La ambición creativa es totalmente libre, pero suele pasar factura cuando conlleva un salto estratégico demasiado suicida. A pesar de ser un rendido admirador del cine de Ben Wheatley y su mujer Amy Jump, no puedo ocultar la decepción que me deja su paso del cine de bajo presupuesto al de gran producción, porque de tal hay que calificar a “High-Rise”. Siempre fue un proyecto del productor Jeremy Thomas, claro que concebido dentro de la mentalidad de los años 70, a la que responde fielmente la novela original de J.G. Ballard. En principio el director elegido fue con muy buen criterio Nicolas Roeg, que sin duda hubiera hecho una realización en la línea de “La naranja mecánica” (1971), de Stanley Kubrick; o de “O Lucky Man!” (1973), de Lindsay Anderson.

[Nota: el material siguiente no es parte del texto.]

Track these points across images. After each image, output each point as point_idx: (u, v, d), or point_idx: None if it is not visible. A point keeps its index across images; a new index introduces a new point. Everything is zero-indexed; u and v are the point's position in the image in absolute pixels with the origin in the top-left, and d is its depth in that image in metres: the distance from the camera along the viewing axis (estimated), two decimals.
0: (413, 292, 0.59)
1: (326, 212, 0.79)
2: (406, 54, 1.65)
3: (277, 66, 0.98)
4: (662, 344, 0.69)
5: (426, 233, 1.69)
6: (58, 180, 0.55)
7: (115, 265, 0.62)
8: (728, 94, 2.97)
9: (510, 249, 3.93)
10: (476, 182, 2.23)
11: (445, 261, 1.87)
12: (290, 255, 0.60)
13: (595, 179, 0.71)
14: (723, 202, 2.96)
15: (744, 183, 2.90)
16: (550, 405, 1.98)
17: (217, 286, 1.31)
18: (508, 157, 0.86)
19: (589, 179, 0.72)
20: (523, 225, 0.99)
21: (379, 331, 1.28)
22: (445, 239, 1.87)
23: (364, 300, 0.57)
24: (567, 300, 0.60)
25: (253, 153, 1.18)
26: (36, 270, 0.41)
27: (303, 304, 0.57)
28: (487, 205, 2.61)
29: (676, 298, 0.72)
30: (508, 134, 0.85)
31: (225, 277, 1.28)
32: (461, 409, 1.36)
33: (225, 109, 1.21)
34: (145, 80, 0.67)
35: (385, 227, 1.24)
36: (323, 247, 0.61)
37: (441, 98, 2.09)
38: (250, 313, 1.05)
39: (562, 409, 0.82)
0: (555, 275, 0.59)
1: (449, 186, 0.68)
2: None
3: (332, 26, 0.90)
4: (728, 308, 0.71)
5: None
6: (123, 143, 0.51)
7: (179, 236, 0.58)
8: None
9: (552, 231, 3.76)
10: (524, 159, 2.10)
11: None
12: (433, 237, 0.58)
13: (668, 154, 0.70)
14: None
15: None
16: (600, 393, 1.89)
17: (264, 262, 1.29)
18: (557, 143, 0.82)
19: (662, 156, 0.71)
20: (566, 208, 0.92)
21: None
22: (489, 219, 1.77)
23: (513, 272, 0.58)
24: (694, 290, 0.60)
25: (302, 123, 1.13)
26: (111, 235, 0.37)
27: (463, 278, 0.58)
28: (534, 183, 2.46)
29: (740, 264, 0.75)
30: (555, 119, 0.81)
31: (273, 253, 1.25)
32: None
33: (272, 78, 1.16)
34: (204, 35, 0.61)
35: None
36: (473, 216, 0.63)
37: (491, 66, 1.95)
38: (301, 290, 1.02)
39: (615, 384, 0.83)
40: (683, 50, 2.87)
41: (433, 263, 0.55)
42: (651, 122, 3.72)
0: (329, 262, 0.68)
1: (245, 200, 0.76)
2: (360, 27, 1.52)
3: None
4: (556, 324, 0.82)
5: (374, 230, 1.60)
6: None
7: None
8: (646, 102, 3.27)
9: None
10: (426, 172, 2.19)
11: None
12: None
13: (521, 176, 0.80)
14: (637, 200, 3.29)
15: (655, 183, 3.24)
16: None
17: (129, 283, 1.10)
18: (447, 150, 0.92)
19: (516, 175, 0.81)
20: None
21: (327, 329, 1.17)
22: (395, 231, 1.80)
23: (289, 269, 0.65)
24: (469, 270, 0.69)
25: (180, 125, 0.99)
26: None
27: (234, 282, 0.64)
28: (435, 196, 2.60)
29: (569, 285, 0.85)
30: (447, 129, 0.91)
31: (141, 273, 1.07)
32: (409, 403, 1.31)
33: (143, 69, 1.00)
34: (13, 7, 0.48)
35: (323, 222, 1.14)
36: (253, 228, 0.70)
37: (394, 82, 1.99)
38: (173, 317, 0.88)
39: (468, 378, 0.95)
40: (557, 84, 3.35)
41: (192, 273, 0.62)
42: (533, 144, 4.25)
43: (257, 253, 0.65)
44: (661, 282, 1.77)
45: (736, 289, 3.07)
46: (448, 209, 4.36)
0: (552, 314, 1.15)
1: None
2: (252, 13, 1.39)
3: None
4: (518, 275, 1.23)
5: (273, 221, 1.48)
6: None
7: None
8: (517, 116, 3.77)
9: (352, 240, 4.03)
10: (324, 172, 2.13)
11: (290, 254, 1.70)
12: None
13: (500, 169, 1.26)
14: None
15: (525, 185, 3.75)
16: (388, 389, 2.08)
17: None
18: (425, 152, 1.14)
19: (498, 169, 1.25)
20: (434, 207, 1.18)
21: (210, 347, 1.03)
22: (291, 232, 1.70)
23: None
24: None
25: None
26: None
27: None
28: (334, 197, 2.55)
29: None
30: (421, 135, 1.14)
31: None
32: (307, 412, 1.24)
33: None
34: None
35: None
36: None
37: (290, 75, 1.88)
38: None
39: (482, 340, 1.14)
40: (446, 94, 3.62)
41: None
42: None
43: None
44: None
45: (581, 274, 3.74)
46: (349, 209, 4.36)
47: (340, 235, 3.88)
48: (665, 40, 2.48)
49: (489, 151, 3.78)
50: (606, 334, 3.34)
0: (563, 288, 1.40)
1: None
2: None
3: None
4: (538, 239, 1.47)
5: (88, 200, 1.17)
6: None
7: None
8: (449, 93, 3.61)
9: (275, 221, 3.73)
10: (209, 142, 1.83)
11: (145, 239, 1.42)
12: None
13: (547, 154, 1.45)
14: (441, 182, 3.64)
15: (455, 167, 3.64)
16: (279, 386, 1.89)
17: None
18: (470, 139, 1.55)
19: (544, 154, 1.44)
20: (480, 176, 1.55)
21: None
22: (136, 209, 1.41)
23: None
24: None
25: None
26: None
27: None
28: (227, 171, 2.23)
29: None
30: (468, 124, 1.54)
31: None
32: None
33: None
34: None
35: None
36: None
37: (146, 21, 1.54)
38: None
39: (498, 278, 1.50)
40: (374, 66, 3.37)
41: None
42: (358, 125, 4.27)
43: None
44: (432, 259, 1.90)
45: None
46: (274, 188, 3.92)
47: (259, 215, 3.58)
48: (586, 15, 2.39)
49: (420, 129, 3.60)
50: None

La violenta crítica social de entonces es muy difícil de recrear desde el punto de vista actual, ante lo que Ben Wheatley y su guionista Amy Jump optan por hacer una abstracción del texto que manejan. El consiguiente tratamiento es más estilista que otra cosa, sin llegar nunca a penetrar en el corazón salvaje de la alegoría de la lucha de clases. Se quedan en la superficie del regodeo estético, combinando decadentes fiestas con la ceremonia del caos. En lugar de apostar por las formas retrospectivas se podía haber intentatado una actualización en modo de acción apocalíptica o distópica, traduciendo el clasismo horizontal de los vagones del tren de la película del coreano Bong Joon-ho “Snowpiercer” (2013) al clasismo vertical representado por las cuarenta plantas de la Torre Elysium.
Otro elemento sicológico que falta en “High-Rise” es la sensación de vértigo, debido a que la narración es vertebrada por el ascensor interior como metáfora del arribismo. Al tratarse de un medio aislado del exterior, difícilmente se da el mal de altura que debería asociarse a un edificio arquitectónicamente perverso, creado por un megalómano y elitista arquitecto.